The notion of incarcerating people as a form of individual punishment did not always exist. The practice was to convict then punish, not to confine. Death and corporal punishment were used extensively before opposition to the death penalty formed. The practice of using physical structures to separate people from society came as an alternative to this.

These institutions (along with immigrant detention centers) have transcended the Southern racist and exploitative agenda and morphed into incubators for capitalist contrivances. At this moment in America, there are over 2.2 million incarcerated people. Incarceration has increased by more than 500% in the last forty years. My research does not offer justification for such sweeping efforts to lock people up. What it does show is that laws, policies, racism, bias, unjust practices, abuses and a nearly automated judicial system has led to the creation of what I liken to an organized human trafficking system where poor people are ushered through courts on virtual conveyor belts and funneled into the unyielding grip of custodial detention and state supervision.

As people understand this, they will approach conversations about prisons and convictions with caution and begin to develop the capacity to see inmates as something more than just “defendants” or “criminals.” This matters because perception and characterization shapes our level of empathy.

In no way am I suggesting that every prisoner is free of culpability and is undeservingly in custody. I don’t feel that way at all. I am suggesting that the system is so inherently flawed and so riddled with bias (both implicit and explicit) that it often treats the innocent and the guilty the same and, once in it, the system engulfs a person and often fast-tracks them to becoming their worse self.

Prisons are breeding grounds for sickness, recidivism, exploitation, cruelty and destruction. In their current form, they are not a good use of public dollars. With this appreciation, we can no longer dismiss conversations about prisoners. We can’t rest on the notion that inmates put themselves there.

In this same vein, we must fight the overuse and abuse of solitary confinement, both in the general population and on death row. This system affords too much unchecked authority to prison officials. The harms far outweigh the benefits. The situation has been too well studied to be refuted at this point. Prolonged solitary confinement causes anxiety, depression, anger, cognitive disturbances, perceptual distortions, obsessive thoughts, paranoia, psychosis and a host of other medical and emotional challenges. It costs more. It is disproportionately used on minorities and vulnerable populations, such as the mentally ill and members of the LGBT community.

The march organizers are correct when they refer to solitary confinement as torture and torture as a human rights violation. The United Nations Special Rapporteur on Torture has declared it to be so.
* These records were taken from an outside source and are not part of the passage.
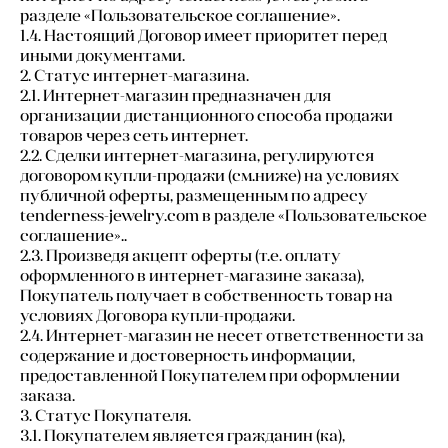
разделе «Пользовательское соглашение».
1.4. Настоящий Договор имеет приоритет перед
иными документами.
2. Статус интернет-магазина.
2.1. Интернет-магазин предназначен для
организации дистанционного способа продажи
товаров через сеть интернет.
2.2. Сделки интернет-магазина, регулируются
договором купли-продажи (см.ниже) на условиях
публичной оферты, размещенным по адресу
tenderness-jewelry.com в разделе «Пользовательское
соглашение»..
2.3. Произведя акцепт оферты (т.е. оплату
оформленного в интернет-магазине заказа),
Покупатель получает в собственность товар на
условиях Договора купли-продажи.
2.4. Интернет-магазин не несет ответственности за
содержание и достоверность информации,
предоставленной Покупателем при оформлении
заказа.
3. Статус Покупателя.
3.1. Покупателем является гражданин (ка),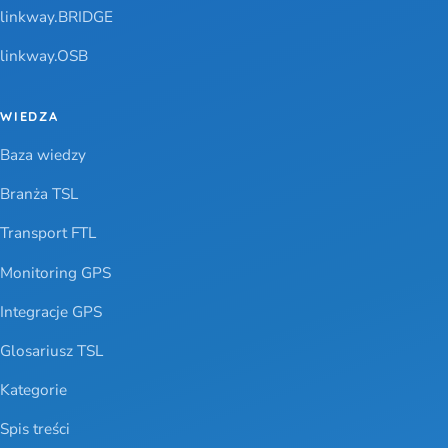
linkway.BRIDGE
linkway.OSB
WIEDZA
Baza wiedzy
Branża TSL
Transport FTL
Monitoring GPS
Integracje GPS
Glosariusz TSL
Kategorie
Spis treści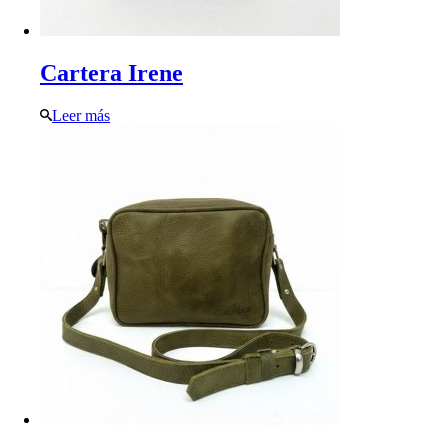
Cartera Irene
Leer más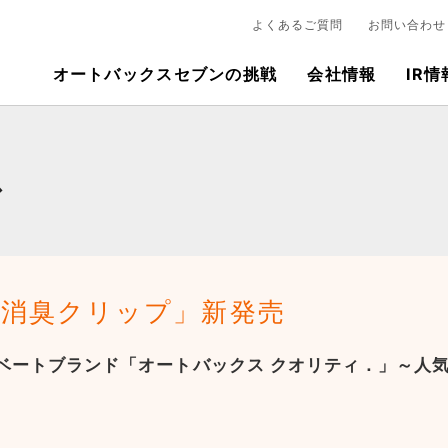
よくあるご質問
お問い合わせ
オートバックスセブンの挑戦
会社情報
IR情
ス
・消臭クリップ」新発売
ベートブランド「オートバックス クオリティ．」～人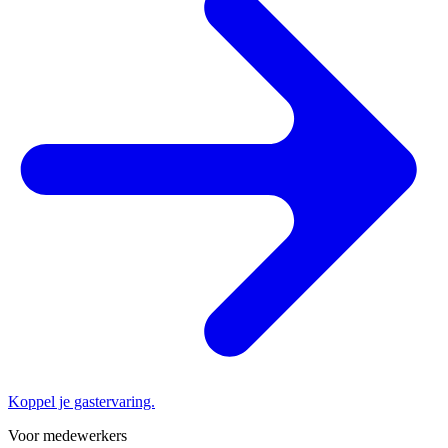
Koppel je gastervaring.
Voor medewerkers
This march represents a moment for people to see what prisons are as much as what they are not. Certainly, they are needed for public safety in some instances. But the scale of the situation in the United States far exceeds what is necessary for public safety.

Prisons create and ensure an underclass. Prisons provide a free labor base. Prisons destroy families and kill potential in people. Prisons provide profits to those who have a stake in them.

We’re not going to stand for it. Are you?